## Written instruction a
Name every kind of partner that the partnership text describes.

## Text
-- start --

Besides, the registration cost of forming a Limited Liability Partnership is lower than the other forms of partnership.
However, equity or shareholding is not found in this type of partnership and even the tax rates are higher for Limited
Liability Partnership as compared to the other forms of partnership.

KINDS OF PARTNER

Active Partner/Managing Partner

As the name suggests he takes active participation in the firm and the running of the business. He carries on the
daily business on behalf of all the partners. This means he acts as an agent of all the other partners on a day to day
basis and with regards to all ordinary business of the firm.

Hence when an active partner wishes to retire from the firm he must give a public notice about the same. This will
absolve him of the acts done by other partners after his retirement. Unless he gives a public notice he will be liable
for all acts even after his retirement.

Dormant/Sleeping Partner

This is a partner that does not participate in the daily functioning of the partnership firm, i.e. he does not take an
active part in the daily activities of the firm. He is however bound by the action of all the other partners.

He will continue to share the profits and losses of the firm and even bring in his share of capital like any other
partner. If such a dormant partner retires he need not give a public notice of the same.

Nominal Partner

This is a partner that does not have any real or significant interest in the partnership. So, in essence, he is only
lending his name to the partnership. He will not make any capital contributions to the firm, and so he will not have a
share in the profits either. But the nominal partner will be liable to outsiders and third parties for acts done by any
other partners.

Partner by Estoppel

If a person holds out to another that he is a partner of the firm, either by his words, actions or conduct then such a
partner cannot deny that he is not a partner. This basically means that even though such a person is not a partner he
has represented himself as such, and so he becomes partner by estoppel or partner by holding out.

Partner in Profits Only

This partner will only share the profits of the firm, he will not be liable for any liabilities. Even when dealing with third
parties he will be liable for all acts of profit only, he will share none of the liabilities.

-- end --

## Record set
-- start --

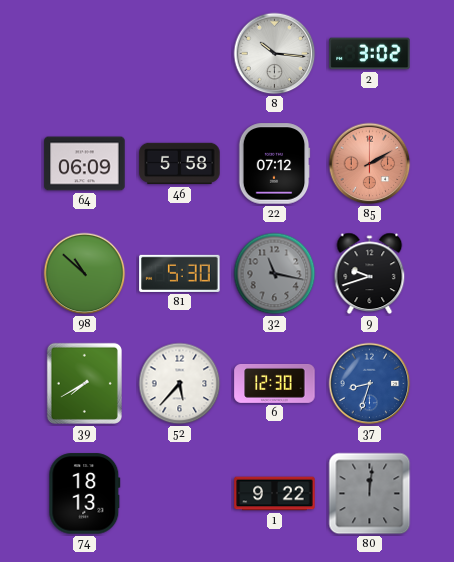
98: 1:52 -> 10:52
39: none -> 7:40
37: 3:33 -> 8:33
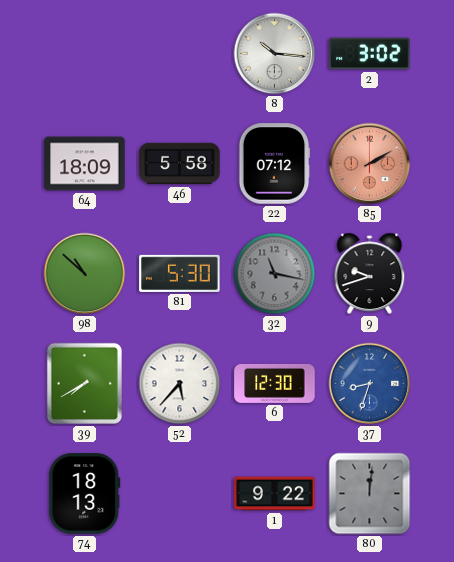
64: 06:09 -> 18:09
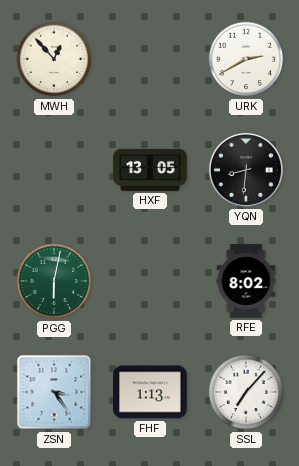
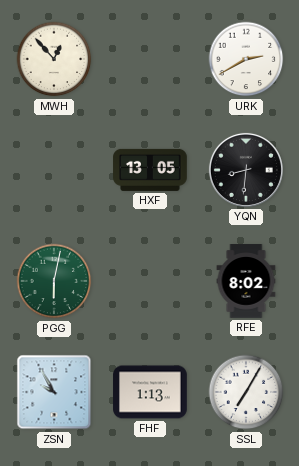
ZSN: 3:24 -> 9:55
SSL: 7:07 -> 7:05
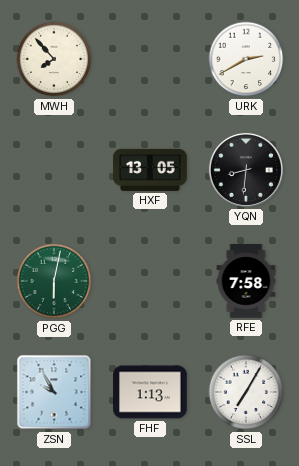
MWH: 12:53 -> 7:53
RFE: 8:02 -> 7:58
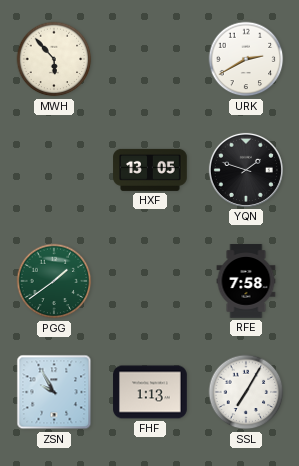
MWH: 7:53 -> 5:53
YQN: 8:31 -> 1:48
PGG: 6:02 -> 1:39
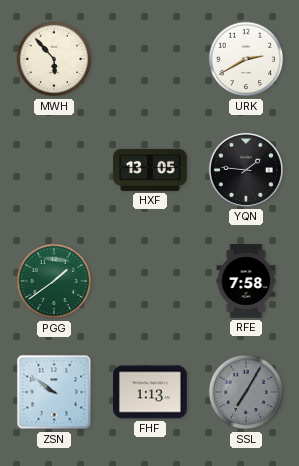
YQN: 1:48 -> 1:46
ZSN: 9:55 -> 9:51
SSL dial: white -> grey
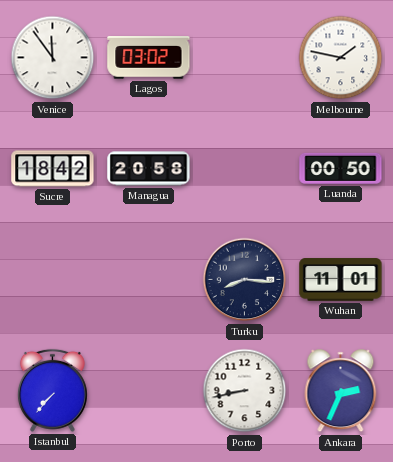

-- end --

## Written instruction b
Rewrite the rows from the line with "MWH: 7:53 -> 5:53" through the last row, swapping "dial" for "face" and keeping everything else the same. Omit the picture lines.

## Right answer a
Active Partner/Managing Partner
Dormant/Sleeping Partner
Nominal Partner
Partner by Estoppel
Partner in Profits Only

## Right answer b
MWH: 7:53 -> 5:53
YQN: 8:31 -> 1:48
PGG: 6:02 -> 1:39
YQN: 1:48 -> 1:46
ZSN: 9:55 -> 9:51
SSL face: white -> grey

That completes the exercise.